Dataset entries
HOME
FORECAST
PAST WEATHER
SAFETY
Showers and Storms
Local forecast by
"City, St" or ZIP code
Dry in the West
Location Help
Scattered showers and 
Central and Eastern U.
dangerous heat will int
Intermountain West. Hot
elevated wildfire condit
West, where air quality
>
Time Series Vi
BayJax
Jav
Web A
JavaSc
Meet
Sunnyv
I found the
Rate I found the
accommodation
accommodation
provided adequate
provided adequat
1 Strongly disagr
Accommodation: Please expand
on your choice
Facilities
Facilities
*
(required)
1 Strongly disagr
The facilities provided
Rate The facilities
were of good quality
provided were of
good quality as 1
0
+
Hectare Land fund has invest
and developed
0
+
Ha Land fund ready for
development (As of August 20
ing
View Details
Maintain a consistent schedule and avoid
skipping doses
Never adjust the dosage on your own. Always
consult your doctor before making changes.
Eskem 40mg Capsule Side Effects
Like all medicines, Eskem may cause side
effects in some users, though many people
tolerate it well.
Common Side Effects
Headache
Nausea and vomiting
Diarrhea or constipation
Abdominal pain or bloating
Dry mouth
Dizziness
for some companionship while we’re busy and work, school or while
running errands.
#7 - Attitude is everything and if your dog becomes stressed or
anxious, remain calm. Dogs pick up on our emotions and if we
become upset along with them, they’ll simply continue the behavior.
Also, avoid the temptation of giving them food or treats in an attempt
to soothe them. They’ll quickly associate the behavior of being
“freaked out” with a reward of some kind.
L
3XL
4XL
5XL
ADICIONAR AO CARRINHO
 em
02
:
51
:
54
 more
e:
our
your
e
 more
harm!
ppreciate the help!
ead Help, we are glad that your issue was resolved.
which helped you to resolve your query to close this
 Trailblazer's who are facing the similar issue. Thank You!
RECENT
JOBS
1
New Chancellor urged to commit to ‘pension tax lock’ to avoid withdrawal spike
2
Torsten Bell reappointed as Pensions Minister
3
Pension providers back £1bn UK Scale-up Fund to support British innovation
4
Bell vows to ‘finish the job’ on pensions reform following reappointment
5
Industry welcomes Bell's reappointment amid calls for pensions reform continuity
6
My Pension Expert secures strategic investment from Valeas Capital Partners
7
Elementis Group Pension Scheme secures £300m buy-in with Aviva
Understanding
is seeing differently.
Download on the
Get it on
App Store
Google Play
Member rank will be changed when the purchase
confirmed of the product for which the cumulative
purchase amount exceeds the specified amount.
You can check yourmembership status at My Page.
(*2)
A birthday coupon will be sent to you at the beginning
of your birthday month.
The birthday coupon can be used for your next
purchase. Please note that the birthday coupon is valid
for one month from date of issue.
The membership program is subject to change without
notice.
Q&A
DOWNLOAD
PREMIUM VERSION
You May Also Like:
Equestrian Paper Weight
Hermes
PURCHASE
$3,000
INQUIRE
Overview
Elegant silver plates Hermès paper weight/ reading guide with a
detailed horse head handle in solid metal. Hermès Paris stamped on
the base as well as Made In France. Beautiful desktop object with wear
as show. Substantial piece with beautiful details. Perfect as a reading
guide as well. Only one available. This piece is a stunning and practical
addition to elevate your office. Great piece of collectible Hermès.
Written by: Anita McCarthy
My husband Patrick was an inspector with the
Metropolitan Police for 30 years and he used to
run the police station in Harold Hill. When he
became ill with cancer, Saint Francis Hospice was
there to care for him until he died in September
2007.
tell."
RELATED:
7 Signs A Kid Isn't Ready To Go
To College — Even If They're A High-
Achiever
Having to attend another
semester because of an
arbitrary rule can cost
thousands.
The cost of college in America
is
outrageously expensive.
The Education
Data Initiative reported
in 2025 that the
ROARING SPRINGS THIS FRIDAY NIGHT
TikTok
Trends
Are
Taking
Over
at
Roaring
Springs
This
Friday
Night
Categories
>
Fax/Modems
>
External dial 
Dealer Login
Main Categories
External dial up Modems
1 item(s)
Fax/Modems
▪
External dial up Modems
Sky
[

— Task prompt —
Reproduce every line of the records above verbatim, in the same order and with the same line breaks.

— Task output —
HOME
FORECAST
PAST WEATHER
SAFETY
Showers and Storms
Local forecast by
"City, St" or ZIP code
Dry in the West
Location Help
Scattered showers and 
Central and Eastern U.
dangerous heat will int
Intermountain West. Hot
elevated wildfire condit
West, where air quality
>
Time Series Vi
BayJax
Jav
Web A
JavaSc
Meet
Sunnyv
I found the
Rate I found the
accommodation
accommodation
provided adequate
provided adequat
1 Strongly disagr
Accommodation: Please expand
on your choice
Facilities
Facilities
*
(required)
1 Strongly disagr
The facilities provided
Rate The facilities
were of good quality
provided were of
good quality as 1
0
+
Hectare Land fund has invest
and developed
0
+
Ha Land fund ready for
development (As of August 20
ing
View Details
Maintain a consistent schedule and avoid
skipping doses
Never adjust the dosage on your own. Always
consult your doctor before making changes.
Eskem 40mg Capsule Side Effects
Like all medicines, Eskem may cause side
effects in some users, though many people
tolerate it well.
Common Side Effects
Headache
Nausea and vomiting
Diarrhea or constipation
Abdominal pain or bloating
Dry mouth
Dizziness
for some companionship while we’re busy and work, school or while
running errands.
#7 - Attitude is everything and if your dog becomes stressed or
anxious, remain calm. Dogs pick up on our emotions and if we
become upset along with them, they’ll simply continue the behavior.
Also, avoid the temptation of giving them food or treats in an attempt
to soothe them. They’ll quickly associate the behavior of being
“freaked out” with a reward of some kind.
L
3XL
4XL
5XL
ADICIONAR AO CARRINHO
 em
02
:
51
:
54
 more
e:
our
your
e
 more
harm!
ppreciate the help!
ead Help, we are glad that your issue was resolved.
which helped you to resolve your query to close this
 Trailblazer's who are facing the similar issue. Thank You!
RECENT
JOBS
1
New Chancellor urged to commit to ‘pension tax lock’ to avoid withdrawal spike
2
Torsten Bell reappointed as Pensions Minister
3
Pension providers back £1bn UK Scale-up Fund to support British innovation
4
Bell vows to ‘finish the job’ on pensions reform following reappointment
5
Industry welcomes Bell's reappointment amid calls for pensions reform continuity
6
My Pension Expert secures strategic investment from Valeas Capital Partners
7
Elementis Group Pension Scheme secures £300m buy-in with Aviva
Understanding
is seeing differently.
Download on the
Get it on
App Store
Google Play
Member rank will be changed when the purchase
confirmed of the product for which the cumulative
purchase amount exceeds the specified amount.
You can check yourmembership status at My Page.
(*2)
A birthday coupon will be sent to you at the beginning
of your birthday month.
The birthday coupon can be used for your next
purchase. Please note that the birthday coupon is valid
for one month from date of issue.
The membership program is subject to change without
notice.
Q&A
DOWNLOAD
PREMIUM VERSION
You May Also Like:
Equestrian Paper Weight
Hermes
PURCHASE
$3,000
INQUIRE
Overview
Elegant silver plates Hermès paper weight/ reading guide with a
detailed horse head handle in solid metal. Hermès Paris stamped on
the base as well as Made In France. Beautiful desktop object with wear
as show. Substantial piece with beautiful details. Perfect as a reading
guide as well. Only one available. This piece is a stunning and practical
addition to elevate your office. Great piece of collectible Hermès.
Written by: Anita McCarthy
My husband Patrick was an inspector with the
Metropolitan Police for 30 years and he used to
run the police station in Harold Hill. When he
became ill with cancer, Saint Francis Hospice was
there to care for him until he died in September
2007.
tell."
RELATED:
7 Signs A Kid Isn't Ready To Go
To College — Even If They're A High-
Achiever
Having to attend another
semester because of an
arbitrary rule can cost
thousands.
The cost of college in America
is
outrageously expensive.
The Education
Data Initiative reported
in 2025 that the
ROARING SPRINGS THIS FRIDAY NIGHT
TikTok
Trends
Are
Taking
Over
at
Roaring
Springs
This
Friday
Night
Categories
>
Fax/Modems
>
External dial 
Dealer Login
Main Categories
External dial up Modems
1 item(s)
Fax/Modems
▪
External dial up Modems
Sky
[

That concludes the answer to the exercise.